Television News in Taiwan

These days, I never watch television news anymore.  The reason is that the information payout is simply too meagre, as so little information of information is conveyed.  Deep in my heart, on days when nothing seemed to be happening, I know that I can always turn on the television and blog on how useless television news is.  But why would I even waste my time on this exercise?

Anyway, the following is a summary made by Lung Ying-Tai when she went back to Taiwan and spent more than an hour watching television news.  Let me say that I am gratified to see that the malaise is universal.

Here is my translation of the relevant part of her essay at New Century Net:

Taiwan-style News

I have not been back in Taiwan for quite a while.  I returned yesterday, and I attentively watched more than one hour of television news.  During that time, I switched among four to five different news channels, but they all seemed to be reporting the same news content.  Here is my summary for you:

  1. The weather has been very cold.  It is snowing in places where it has never snowed before.  People are going in groups up the mountains to watch the snow.  But because they don't know how to dress adequately for the snow, the clinics in the mountain villages are packed with cold sufferers.  So far, 46 people have died as a result of the cold spell.
     
  2. There was a magnitude 5.9 earthquake.  (Yes, it was shaking heavily.  I was awaken.  I waited under my blanket in the dark, and then I went back to sleep again.)  The television programs had extensive reports, including these shots: (1) Merchandise tumbling down in supermarkets; (2) Dogs, deers, cows and rats were uneasy because they seemed to be prescient; (3) A person with special gifts predicted that there would be an earthquake, but for the wrong day; (4) The nurses at the hospital were crying out of fright; (5) Some people ran out of their homes carrying their blankets and piggy banks.
     
  3. A burglar was in action, but unfortunately encountered the earthquake, fell down and was apprehended.  It was "bad luck" for him, beacuse he was holding a pair of female underpants in his hand.
     
  4. It is very cold, and people are taking hot water baths.  Seven people were killed by carbon monoxide poisoning  The camera shot: the bodies were being carried out.
     
  5. Two corpses were discovered at a hotel.
     
  6. A car lost control and crashed into a vegetable market.  More than a dozen people were injured.
     
  7. A four-year-old girl had been kept in the pig sty by her grandmother for two years.
     
  8. A legislator got married.  Several politicians went to the wedding banquet.  They took their seats but they were not talking to each other.
     
  9. There was a street demonstration against the Chinese Communists' "anti-seccessionist law."  The camera shots: an old man fainted, a little child was crying, pretty dogs wearing ribbons jumped back and forth.
     
  10. The media covered the two Congresses in China.  When the reporters rushed into the conference hall, they tripped and fell down.
     
  11. The lights were turned off at the lantern festival.

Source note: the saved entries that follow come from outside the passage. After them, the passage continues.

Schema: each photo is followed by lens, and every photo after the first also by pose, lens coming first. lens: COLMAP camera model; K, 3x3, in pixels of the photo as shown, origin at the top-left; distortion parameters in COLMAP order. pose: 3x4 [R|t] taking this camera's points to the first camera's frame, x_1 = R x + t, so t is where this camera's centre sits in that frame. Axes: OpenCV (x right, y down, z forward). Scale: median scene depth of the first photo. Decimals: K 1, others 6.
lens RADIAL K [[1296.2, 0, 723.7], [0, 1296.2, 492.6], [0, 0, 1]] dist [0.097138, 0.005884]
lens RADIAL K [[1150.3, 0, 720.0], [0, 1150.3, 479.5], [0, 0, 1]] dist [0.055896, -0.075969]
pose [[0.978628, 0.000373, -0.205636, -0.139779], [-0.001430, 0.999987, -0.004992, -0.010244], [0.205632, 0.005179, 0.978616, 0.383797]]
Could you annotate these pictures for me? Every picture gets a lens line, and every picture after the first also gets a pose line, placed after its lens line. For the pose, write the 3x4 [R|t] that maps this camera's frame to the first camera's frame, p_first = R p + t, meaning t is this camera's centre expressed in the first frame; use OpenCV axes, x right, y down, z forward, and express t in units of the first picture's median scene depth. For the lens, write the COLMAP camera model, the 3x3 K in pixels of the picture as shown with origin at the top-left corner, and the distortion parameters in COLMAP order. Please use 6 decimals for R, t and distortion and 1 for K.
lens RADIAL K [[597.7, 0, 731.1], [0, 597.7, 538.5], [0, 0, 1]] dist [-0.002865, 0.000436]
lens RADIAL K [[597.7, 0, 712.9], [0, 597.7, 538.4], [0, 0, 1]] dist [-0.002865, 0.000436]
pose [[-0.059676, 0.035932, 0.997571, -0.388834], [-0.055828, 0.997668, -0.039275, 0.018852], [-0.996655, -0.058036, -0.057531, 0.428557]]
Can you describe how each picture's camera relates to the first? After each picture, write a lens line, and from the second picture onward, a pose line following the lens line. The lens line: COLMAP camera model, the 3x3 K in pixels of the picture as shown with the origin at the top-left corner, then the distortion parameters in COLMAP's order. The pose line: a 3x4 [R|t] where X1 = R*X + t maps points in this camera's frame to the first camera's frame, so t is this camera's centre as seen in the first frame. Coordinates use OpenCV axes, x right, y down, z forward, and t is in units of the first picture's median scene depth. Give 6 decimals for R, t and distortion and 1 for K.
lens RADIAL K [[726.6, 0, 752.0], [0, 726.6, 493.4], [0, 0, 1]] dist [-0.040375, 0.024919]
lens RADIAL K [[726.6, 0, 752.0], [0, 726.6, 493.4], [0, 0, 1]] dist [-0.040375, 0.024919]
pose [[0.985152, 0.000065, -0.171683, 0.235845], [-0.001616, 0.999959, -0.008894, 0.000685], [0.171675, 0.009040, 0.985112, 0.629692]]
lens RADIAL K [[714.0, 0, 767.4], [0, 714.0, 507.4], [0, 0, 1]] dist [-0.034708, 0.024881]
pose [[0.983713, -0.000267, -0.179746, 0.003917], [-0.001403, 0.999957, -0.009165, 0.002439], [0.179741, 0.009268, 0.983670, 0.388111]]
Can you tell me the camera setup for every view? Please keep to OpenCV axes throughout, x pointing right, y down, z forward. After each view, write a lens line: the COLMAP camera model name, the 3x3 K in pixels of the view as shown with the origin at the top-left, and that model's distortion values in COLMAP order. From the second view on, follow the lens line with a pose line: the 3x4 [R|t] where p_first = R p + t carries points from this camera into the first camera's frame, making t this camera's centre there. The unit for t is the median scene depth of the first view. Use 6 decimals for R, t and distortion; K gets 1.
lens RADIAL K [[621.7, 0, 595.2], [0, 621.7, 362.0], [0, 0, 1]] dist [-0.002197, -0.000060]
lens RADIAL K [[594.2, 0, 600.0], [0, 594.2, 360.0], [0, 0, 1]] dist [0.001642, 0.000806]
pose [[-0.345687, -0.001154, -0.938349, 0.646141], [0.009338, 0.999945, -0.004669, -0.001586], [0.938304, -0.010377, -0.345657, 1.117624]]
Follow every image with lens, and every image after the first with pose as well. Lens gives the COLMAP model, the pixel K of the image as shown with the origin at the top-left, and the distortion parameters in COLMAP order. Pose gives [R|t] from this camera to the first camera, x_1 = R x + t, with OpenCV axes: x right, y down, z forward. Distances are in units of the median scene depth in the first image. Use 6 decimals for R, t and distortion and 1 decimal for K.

Alright, that was the news from Taiwan on March 6, 2005.  So what was the atmosphere at the two Congresses in Beijing?  How is the political system going to change in Hong Kong as a result of the resignation of its Chief Executive?  What else is happening in the international arena?  I did not see a thing.  I had to get on the Internet to find out.

For anyone who is genuinely interested in getting news, television is just not the way to go anymore.  Yet it remains true that television is still the principal medium by which the majority of the people get their news from.